Where to begin is even more problematic. Four days after finishing Olympos, i am still trying to make full sense of what i just read, and to determine if it is even worth attempting a summary. Or perhaps the only kind of summary worth attempting is a simple list of concepts and ideas that permeate the two books:

Quantum energy and teleportation. Multiple universes. Time travel. Post humans. Old style humans. Nanotechnology. Brane holes. Avatars. Logosphere. Noosphere. Marcel Proust. Shakespeare. The Tempest. Caliban. Setebos. Greek Gods. Achilles. Moravecs from Jupiter. Olympus Mons. Mars. Ariel. Odysseus. Burning Man. Technological singularity. Nuclear apocalypse. Prospero. Sycorax. ARNists. Rubicon virus. Global Caliphate. Wandering Jew. Nabokov. Pantheistic solipsism….

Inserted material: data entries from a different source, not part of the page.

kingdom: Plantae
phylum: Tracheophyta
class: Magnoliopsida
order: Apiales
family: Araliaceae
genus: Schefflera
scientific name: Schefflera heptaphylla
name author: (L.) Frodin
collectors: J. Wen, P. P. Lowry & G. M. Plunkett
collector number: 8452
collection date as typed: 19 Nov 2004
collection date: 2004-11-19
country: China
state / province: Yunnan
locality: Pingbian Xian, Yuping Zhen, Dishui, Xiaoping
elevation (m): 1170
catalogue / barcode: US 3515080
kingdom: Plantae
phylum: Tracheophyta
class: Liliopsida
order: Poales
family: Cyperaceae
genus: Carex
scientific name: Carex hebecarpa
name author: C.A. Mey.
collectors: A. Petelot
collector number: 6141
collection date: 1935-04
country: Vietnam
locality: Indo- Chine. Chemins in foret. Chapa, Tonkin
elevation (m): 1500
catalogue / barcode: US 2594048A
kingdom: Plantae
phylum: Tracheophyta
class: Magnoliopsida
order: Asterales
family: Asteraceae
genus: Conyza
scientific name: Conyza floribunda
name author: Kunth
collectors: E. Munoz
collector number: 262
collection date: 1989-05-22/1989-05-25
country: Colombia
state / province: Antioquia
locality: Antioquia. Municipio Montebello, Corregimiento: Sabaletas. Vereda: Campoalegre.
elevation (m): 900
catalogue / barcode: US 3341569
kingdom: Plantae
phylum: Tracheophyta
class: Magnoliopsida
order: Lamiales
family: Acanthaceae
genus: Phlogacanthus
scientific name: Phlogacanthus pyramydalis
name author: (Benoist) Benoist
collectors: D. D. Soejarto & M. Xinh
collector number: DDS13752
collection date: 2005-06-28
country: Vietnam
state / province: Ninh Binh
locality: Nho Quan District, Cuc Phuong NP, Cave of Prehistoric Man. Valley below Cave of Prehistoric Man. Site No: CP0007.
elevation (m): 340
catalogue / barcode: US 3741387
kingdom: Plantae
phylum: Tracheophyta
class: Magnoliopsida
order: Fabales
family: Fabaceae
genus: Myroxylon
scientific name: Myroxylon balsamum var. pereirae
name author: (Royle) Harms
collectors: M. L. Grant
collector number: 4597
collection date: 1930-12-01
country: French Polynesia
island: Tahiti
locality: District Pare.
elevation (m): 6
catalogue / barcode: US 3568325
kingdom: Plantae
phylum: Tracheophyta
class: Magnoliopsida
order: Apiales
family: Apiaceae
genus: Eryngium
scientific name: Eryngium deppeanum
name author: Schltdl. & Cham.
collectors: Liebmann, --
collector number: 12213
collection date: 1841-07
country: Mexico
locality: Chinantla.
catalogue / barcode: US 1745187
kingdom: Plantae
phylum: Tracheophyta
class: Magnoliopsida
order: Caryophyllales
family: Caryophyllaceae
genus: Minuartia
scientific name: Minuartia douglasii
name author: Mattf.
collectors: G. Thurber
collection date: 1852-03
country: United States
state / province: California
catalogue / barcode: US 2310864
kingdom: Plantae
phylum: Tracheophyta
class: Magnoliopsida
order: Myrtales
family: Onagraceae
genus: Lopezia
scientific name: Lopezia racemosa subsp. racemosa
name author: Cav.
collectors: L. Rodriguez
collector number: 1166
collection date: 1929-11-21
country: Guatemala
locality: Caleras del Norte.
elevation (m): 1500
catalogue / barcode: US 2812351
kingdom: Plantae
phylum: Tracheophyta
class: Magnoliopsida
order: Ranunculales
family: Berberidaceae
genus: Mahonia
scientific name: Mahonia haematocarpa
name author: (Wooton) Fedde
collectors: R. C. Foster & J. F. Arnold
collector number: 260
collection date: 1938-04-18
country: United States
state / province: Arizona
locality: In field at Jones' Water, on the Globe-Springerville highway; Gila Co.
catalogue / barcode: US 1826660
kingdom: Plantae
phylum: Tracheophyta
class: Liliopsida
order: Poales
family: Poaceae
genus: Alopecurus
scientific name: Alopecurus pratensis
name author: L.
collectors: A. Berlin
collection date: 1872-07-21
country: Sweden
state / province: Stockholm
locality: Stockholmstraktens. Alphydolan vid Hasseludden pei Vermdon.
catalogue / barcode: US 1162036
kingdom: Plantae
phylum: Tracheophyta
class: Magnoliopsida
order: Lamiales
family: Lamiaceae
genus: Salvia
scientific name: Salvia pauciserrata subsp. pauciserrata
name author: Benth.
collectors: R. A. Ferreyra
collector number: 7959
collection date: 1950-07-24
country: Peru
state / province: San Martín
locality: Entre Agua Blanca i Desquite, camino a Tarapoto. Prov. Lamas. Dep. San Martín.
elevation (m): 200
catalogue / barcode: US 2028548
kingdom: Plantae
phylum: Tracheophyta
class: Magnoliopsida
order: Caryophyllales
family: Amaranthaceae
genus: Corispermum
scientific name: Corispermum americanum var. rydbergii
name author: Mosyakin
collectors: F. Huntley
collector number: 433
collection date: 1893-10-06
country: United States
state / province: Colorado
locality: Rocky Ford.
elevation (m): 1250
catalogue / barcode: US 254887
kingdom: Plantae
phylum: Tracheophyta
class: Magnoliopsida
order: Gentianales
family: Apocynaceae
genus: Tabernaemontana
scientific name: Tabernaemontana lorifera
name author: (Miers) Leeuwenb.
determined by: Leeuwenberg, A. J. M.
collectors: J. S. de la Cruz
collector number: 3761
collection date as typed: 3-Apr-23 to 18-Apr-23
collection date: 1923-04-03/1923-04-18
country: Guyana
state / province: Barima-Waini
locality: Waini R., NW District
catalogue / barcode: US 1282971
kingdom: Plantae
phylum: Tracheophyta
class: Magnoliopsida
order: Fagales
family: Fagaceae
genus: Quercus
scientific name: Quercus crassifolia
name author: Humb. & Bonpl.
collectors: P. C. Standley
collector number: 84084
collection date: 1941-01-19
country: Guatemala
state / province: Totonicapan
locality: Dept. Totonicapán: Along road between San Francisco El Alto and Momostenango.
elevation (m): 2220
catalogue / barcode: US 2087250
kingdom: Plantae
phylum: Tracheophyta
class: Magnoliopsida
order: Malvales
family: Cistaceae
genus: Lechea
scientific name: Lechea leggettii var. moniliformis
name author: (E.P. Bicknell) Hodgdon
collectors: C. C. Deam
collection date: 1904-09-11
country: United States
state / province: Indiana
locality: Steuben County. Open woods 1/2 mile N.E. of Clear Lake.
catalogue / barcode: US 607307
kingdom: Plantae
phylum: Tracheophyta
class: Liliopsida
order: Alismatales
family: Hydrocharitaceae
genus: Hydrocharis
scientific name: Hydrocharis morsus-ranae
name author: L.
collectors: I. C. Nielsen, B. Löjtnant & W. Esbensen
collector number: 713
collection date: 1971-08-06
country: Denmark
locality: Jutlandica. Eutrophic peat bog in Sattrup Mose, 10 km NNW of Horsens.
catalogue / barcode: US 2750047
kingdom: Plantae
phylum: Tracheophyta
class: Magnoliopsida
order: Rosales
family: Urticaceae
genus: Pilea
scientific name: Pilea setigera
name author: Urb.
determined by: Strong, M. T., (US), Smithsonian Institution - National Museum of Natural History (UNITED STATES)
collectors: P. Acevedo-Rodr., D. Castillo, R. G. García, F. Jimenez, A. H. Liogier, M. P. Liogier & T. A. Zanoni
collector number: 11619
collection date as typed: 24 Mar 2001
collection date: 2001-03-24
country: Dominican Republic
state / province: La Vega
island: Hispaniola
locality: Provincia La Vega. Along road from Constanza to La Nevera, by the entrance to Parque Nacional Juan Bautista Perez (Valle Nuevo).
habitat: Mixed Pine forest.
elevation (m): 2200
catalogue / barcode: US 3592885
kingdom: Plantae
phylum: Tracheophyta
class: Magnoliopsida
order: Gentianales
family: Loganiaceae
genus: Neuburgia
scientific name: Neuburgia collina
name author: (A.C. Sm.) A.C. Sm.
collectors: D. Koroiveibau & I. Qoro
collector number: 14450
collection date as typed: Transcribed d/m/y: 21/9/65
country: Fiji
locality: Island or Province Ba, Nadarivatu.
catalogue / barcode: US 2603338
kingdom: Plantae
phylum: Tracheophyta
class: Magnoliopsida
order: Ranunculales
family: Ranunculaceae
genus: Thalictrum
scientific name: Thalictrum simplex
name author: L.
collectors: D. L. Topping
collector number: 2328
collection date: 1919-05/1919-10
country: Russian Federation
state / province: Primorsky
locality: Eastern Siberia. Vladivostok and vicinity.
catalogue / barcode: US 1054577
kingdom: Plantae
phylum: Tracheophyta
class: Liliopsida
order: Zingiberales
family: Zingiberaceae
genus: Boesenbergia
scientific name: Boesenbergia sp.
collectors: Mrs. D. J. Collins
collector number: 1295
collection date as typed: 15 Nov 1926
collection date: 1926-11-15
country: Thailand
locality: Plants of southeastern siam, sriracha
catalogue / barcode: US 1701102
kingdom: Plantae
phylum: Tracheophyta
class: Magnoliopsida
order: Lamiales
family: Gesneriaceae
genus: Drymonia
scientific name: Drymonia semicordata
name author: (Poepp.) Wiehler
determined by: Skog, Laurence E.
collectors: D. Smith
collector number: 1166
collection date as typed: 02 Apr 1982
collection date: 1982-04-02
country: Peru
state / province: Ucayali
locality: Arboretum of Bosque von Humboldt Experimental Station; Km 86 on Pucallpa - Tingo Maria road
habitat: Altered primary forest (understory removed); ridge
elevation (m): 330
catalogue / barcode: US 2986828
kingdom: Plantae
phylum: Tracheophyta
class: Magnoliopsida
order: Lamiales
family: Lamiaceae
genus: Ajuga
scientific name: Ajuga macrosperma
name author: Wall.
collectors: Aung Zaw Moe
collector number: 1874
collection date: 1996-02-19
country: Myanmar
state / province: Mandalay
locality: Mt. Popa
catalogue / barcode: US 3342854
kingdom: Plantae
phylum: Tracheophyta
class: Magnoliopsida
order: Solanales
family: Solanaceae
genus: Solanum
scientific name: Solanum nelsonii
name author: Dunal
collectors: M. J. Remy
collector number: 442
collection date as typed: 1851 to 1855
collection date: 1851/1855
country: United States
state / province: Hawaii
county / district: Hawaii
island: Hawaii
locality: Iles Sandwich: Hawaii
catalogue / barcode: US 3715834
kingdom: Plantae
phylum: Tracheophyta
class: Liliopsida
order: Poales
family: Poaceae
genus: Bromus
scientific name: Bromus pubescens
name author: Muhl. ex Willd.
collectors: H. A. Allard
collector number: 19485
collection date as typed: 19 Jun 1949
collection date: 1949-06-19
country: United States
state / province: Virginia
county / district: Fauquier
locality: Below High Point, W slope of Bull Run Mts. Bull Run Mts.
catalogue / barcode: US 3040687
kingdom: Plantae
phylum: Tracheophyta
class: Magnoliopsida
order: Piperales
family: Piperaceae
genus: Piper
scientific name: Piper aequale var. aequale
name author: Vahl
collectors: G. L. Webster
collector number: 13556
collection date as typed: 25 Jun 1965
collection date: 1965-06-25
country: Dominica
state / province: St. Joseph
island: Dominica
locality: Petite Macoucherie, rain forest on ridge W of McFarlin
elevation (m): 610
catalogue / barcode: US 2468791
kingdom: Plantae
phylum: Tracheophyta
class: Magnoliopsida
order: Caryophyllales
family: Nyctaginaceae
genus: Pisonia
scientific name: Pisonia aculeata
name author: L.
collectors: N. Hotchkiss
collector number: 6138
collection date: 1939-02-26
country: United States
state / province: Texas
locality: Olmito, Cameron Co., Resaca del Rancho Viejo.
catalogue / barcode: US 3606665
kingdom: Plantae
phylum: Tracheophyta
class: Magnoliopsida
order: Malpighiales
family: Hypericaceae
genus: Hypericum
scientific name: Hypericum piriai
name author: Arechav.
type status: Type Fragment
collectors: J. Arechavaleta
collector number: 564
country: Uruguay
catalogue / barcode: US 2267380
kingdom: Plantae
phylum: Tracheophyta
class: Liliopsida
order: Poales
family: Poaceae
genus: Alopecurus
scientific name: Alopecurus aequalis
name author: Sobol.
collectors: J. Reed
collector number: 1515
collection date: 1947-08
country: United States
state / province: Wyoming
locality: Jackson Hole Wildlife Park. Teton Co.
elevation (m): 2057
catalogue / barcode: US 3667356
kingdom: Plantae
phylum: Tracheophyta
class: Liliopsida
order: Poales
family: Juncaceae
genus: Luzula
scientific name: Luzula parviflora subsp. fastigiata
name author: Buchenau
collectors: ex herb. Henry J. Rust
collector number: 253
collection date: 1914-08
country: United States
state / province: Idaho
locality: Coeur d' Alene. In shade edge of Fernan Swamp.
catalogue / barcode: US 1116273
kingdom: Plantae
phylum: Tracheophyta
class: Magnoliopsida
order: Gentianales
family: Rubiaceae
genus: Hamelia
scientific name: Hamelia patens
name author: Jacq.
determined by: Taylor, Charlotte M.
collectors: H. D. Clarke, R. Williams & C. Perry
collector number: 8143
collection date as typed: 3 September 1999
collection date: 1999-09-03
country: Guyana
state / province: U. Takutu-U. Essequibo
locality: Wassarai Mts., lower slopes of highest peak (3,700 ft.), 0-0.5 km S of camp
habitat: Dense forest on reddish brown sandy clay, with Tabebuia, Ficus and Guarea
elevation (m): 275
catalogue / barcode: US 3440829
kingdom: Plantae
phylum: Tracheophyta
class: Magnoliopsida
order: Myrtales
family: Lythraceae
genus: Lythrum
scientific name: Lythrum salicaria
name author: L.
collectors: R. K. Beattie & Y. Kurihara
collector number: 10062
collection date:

But whereas Illium successfully and wonderfully sets up this amazing and insane concoction of ideas, themes and concepts and made the reader hungry for more, Olympos fails to deliver and to fulfill our expectations. Too many unanswered questions, and too much delivered too early or over too many pages. Still, if you are interested in stretching your imagination and indulging in a little mind bending space opera, this is it.